Selected passage
Departure Song said:


> http://finance.yahoo.com/career-work/article/106964/Japan-Pays-Foreign-Workers-to-Go-Home


Stay classy, Japan. Rejecting blue-collar workers is the first step in wiping your country off the map. Who else is going to work in those factories? Perhaps my country should stop trading with you, since foreigners and working-class scum are too repulsive for you? Besides, why have them leave, when you can tax them instead?



Number 100 said:


> and then we bombed them back.
> now we're even.


----------



## Abwayax (May 14, 2009)

Doctor Jimmy said:


> Perhaps my country should stop trading with you


not gonna happen, our TV networks need to import all the cartoons they can because it's too expensive to produce new ones


----------



## jibaku (May 14, 2009)

Well, if Japan wants to be douchebags to the rest of the world, they almost have a right to do so.  Where does a majority of our entertainment come from?  Not from the US, that's for sure.  Japan made their own image warped to the rest of the world.  Now there are people going there, expecting it to be all anime and sunshine, when it's _not_.  It's a country.  It has problems and shortfalls just like any other country.  It's similar to how when people go to Paris, they expect a magical place of fashion and cafés, but it's not.  It's just a city.  It's got pollution, crime and anything you'd expect from any city.  
I think people don't know _why_ they adore Japan.  They also don't know why they hate France.Maybe if people stopped trying to view countries of the world with a sugarcoated lens that blocks out anything that could possibly be wrong, there wouldn't such a rift on what country is liked and which country is disliked.  They're just countries.  There's good in them, and there's bad also.

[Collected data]
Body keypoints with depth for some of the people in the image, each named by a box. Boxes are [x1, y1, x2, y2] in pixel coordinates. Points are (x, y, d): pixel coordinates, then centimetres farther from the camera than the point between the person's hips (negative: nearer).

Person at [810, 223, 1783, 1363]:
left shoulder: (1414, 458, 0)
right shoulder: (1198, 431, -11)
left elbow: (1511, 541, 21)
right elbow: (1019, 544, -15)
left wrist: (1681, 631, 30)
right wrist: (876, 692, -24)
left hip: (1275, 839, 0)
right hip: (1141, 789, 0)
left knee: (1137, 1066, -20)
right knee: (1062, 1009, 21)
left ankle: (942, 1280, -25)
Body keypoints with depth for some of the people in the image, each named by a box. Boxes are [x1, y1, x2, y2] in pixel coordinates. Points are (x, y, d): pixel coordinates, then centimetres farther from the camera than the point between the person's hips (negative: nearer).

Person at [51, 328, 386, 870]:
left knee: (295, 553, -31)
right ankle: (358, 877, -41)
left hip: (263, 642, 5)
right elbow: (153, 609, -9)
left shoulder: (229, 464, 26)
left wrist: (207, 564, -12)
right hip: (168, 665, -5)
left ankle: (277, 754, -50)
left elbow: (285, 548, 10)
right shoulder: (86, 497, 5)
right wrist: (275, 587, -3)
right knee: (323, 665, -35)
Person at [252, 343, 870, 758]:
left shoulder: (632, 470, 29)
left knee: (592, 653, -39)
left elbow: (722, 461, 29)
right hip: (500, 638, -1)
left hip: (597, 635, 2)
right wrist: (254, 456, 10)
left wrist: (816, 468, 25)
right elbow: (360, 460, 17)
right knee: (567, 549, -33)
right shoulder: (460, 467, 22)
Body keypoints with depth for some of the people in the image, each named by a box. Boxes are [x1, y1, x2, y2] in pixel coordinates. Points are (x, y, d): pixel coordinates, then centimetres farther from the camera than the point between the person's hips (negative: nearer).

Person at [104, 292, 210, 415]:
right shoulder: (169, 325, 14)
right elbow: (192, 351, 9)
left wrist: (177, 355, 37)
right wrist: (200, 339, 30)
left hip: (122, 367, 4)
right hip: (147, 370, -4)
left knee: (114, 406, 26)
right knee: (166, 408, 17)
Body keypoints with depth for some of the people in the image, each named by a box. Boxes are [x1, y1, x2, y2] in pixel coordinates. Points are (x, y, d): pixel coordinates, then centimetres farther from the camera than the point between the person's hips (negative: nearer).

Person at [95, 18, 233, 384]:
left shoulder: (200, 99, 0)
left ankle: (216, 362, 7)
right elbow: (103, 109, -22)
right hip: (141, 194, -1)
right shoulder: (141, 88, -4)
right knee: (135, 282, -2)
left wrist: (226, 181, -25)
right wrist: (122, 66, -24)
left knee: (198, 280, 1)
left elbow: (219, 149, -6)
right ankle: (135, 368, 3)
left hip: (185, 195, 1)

Problem set
**A.** Write out, word for word, the part of the forum thread about Japan starting with "Stay classy, Japan." and going on through "now we're even.".
**B.** Give the entries again exactly, starting with the line with "left ankle: (277, 754, -50)" and going on through the final line of the entries.

Answers by task
**A.**
Stay classy, Japan. Rejecting blue-collar workers is the first step in wiping your country off the map. Who else is going to work in those factories? Perhaps my country should stop trading with you, since foreigners and working-class scum are too repulsive for you? Besides, why have them leave, when you can tax them instead?



Number 100 said:


> and then we bombed them back.
> now we're even.

**B.**
left ankle: (277, 754, -50)
left elbow: (285, 548, 10)
right shoulder: (86, 497, 5)
right wrist: (275, 587, -3)
right knee: (323, 665, -35)
Person at [252, 343, 870, 758]:
left shoulder: (632, 470, 29)
left knee: (592, 653, -39)
left elbow: (722, 461, 29)
right hip: (500, 638, -1)
left hip: (597, 635, 2)
right wrist: (254, 456, 10)
left wrist: (816, 468, 25)
right elbow: (360, 460, 17)
right knee: (567, 549, -33)
right shoulder: (460, 467, 22)
Body keypoints with depth for some of the people in the image, each named by a box. Boxes are [x1, y1, x2, y2] in pixel coordinates. Points are (x, y, d): pixel coordinates, then centimetres farther from the camera than the point between the person's hips (negative: nearer).

Person at [104, 292, 210, 415]:
right shoulder: (169, 325, 14)
right elbow: (192, 351, 9)
left wrist: (177, 355, 37)
right wrist: (200, 339, 30)
left hip: (122, 367, 4)
right hip: (147, 370, -4)
left knee: (114, 406, 26)
right knee: (166, 408, 17)
Body keypoints with depth for some of the people in the image, each named by a box. Boxes are [x1, y1, x2, y2] in pixel coordinates. Points are (x, y, d): pixel coordinates, then centimetres farther from the camera than the point between the person's hips (negative: nearer).

Person at [95, 18, 233, 384]:
left shoulder: (200, 99, 0)
left ankle: (216, 362, 7)
right elbow: (103, 109, -22)
right hip: (141, 194, -1)
right shoulder: (141, 88, -4)
right knee: (135, 282, -2)
left wrist: (226, 181, -25)
right wrist: (122, 66, -24)
left knee: (198, 280, 1)
left elbow: (219, 149, -6)
right ankle: (135, 368, 3)
left hip: (185, 195, 1)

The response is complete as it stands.